### WHAT YOU WILL DO
Word for word, restate the records from their first line through the line with "Page size: 1536x863.", both ends included; omit each picture.

▬▬▬▬▬▬▬▬▬▬

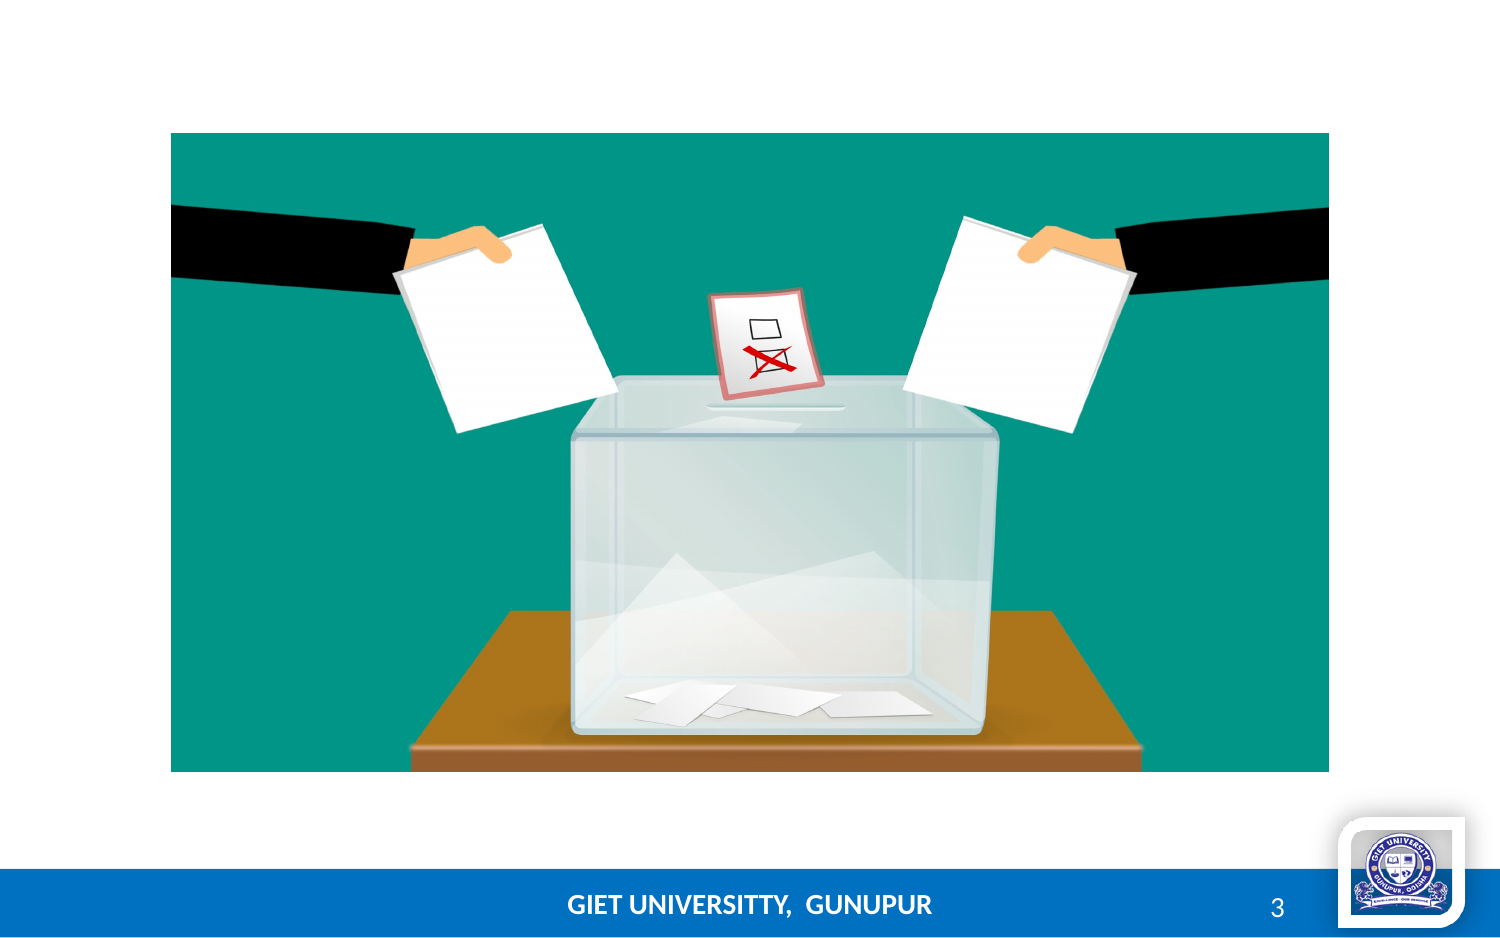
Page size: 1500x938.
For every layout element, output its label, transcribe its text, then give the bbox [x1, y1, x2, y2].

picture [171, 133, 1329, 772]
slide_number 3 [950, 881, 1297, 932]
picture [1302, 780, 1500, 938]
footer GIET UNIVERSITTY, GUNUPUR [0, 868, 1297, 938]
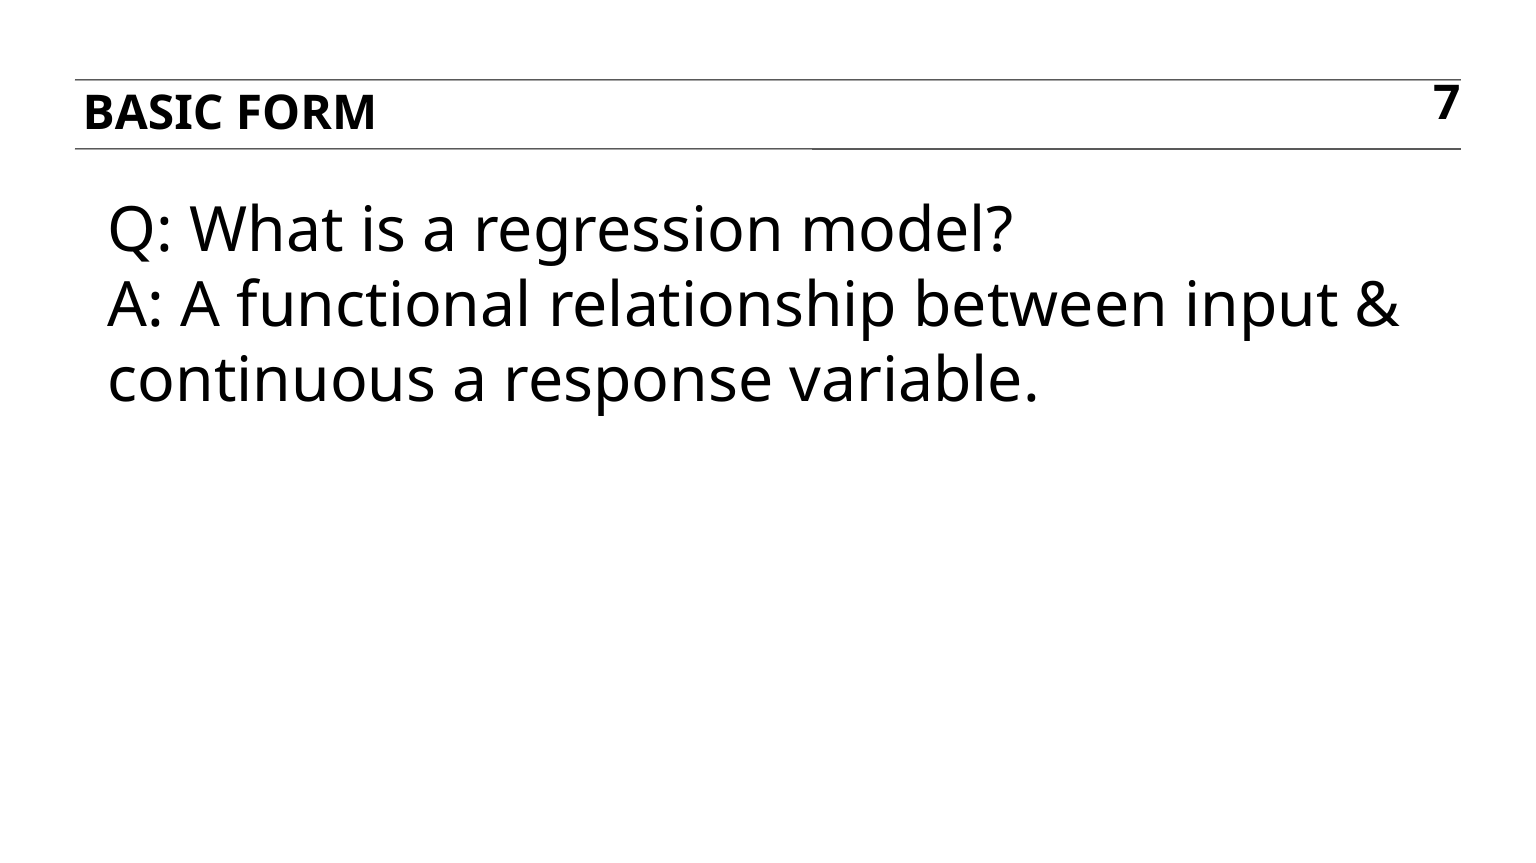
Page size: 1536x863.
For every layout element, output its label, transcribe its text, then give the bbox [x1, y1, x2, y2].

text_box Q: What is a regression model? A: A functional relationship between input & continuous a response variable. [92, 181, 1468, 421]
slide_number 7 [1419, 86, 1461, 138]
list BASIC FORM [67, 81, 1118, 132]
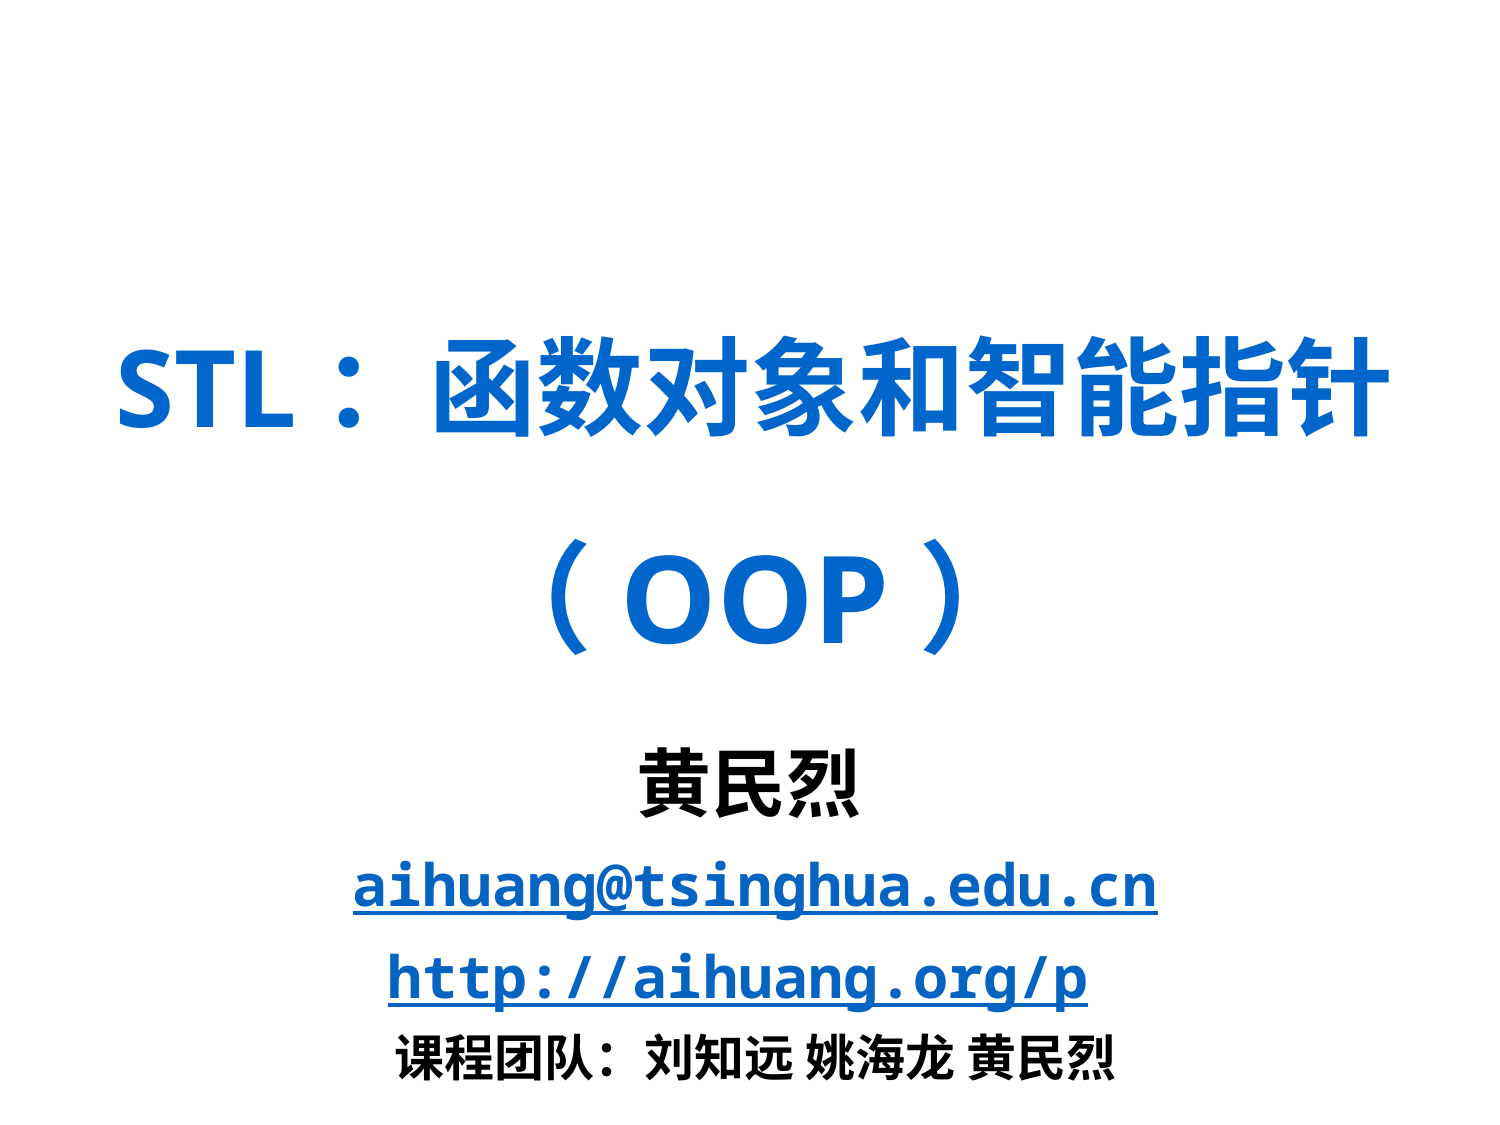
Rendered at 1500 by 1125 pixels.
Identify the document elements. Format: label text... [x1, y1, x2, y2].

title STL：函数对象和智能指针 （OOP） [94, 219, 1417, 705]
subtitle 黄民烈 aihuang@tsinghua.edu.cn http://aihuang.org/p 课程团队：刘知远 姚海龙 黄民烈 [230, 739, 1281, 823]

▬▬▬▬▬▬▬▬▬▬

### RESPONSE TO THIS EXERCISE
Page size: 1500x938.
For every layout element, output its label, transcribe its text, then give the bbox [x1, y1, x2, y2].

picture [171, 133, 1329, 772]
slide_number 3 [950, 881, 1297, 932]
picture [1302, 780, 1500, 938]
footer GIET UNIVERSITTY, GUNUPUR [0, 868, 1297, 938]
Page size: 1536x863.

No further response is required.